The court then said the case would have to go back to the district court to determine what remedies might be appropriate for those families who documented that their children’s blood samples had been taken, used, stored or disseminated.

“Because the record is insufficient to allow us to determine whether any of the appellants are entitled to remedies for such violation, we remand to the district court for further proceedings consistent with this opinion,” the ruling said.

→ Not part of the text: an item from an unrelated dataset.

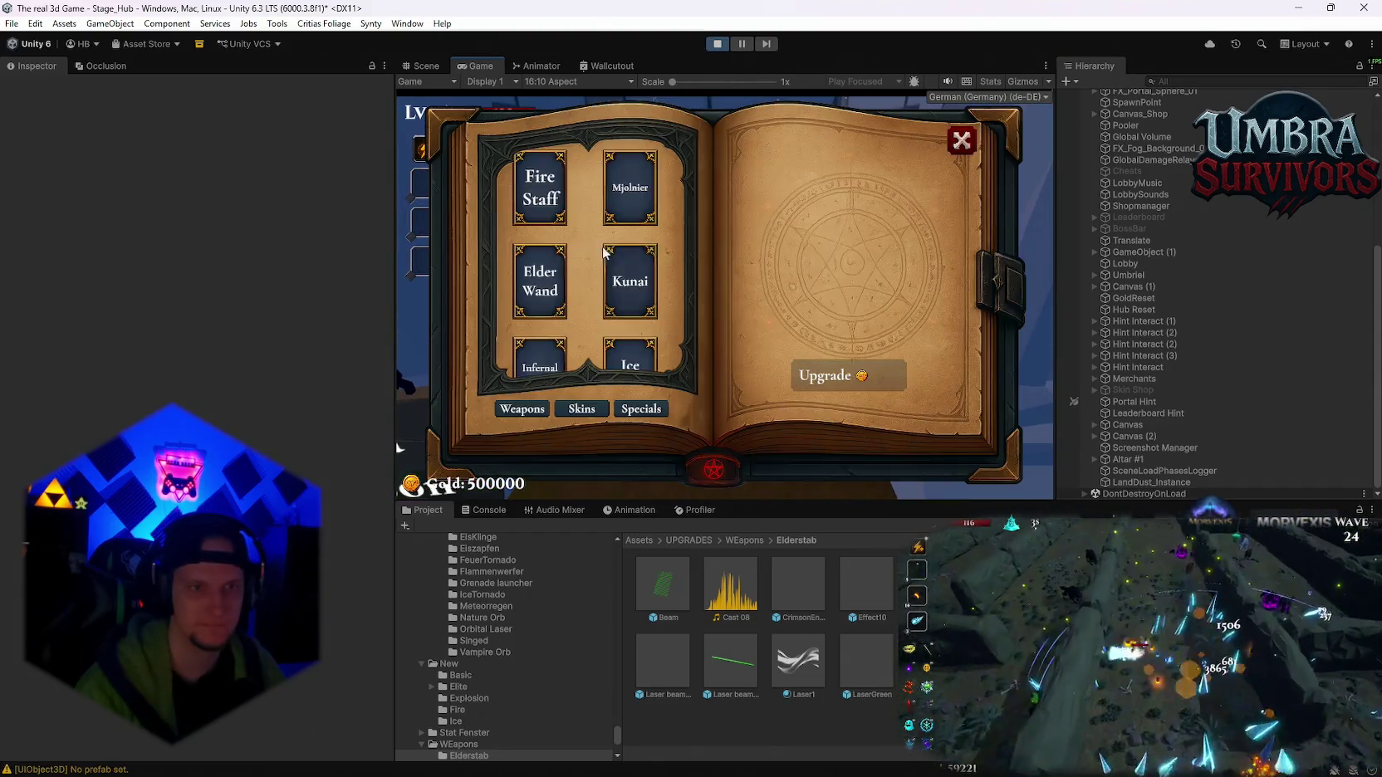
{"action": "key", "text": "Escape"}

The state had installed procedures that effectively made the testing and delivery of DNA data mandatory. For example, according to the CCHF, one grandmother reported:

My daughter signed a paper stating she did not want
the PKU test done because of the DNA stealing (I was there when she
did that). The nurse huffed out of the room saying that stuff doesn’t
happen. After my grandchild was born, a different nurse took the
baby. My daughter heard my granddaughter start crying. She found out
her heel was getting pricked. My daughter became furious stating
that she signed off on not getting the test. The nurse said there was
nothing in her chart saying that. My daughter demanded the blood
sample back. The nurse said they’d destroy it, but my daughter
demanded it back and got it.

In a previous report, Brase warned that the accumulation of DNA data on entire generations of the population could result in unwelcome actions.

“Suppose … expanded screening of an infant reveals not a fatal and incurable disease but instead a host of genetic variants, each of which merely confers elevated risk for some condition or other,” her report said. “Who is to say at what point an uncovered defect becomes serious enough to warrant preventing the birth of other children who might carry it? At what point have we crossed the line from legitimate family planning to capricious and morally dubious eugenics?”

WND reported earlier when Brase’s report said the concept of “identifying” those who would be “unsuitable” for reproduction is enough reason for parents to be alarmed.

Her report said most parents “have no idea that government is doing the testing or retaining the data and DNA.”

“It is not hard to imagine the day when any discovered but nonsymptomatic condition could
become a ‘pre-existing condition’ for which private insurers would not pay. The eugenic
implications are obvious. Thus, the growing collection of genetic test results and newborn DNA
could easily enable a eugenics agenda on the part of government agencies and private industry,” the report said.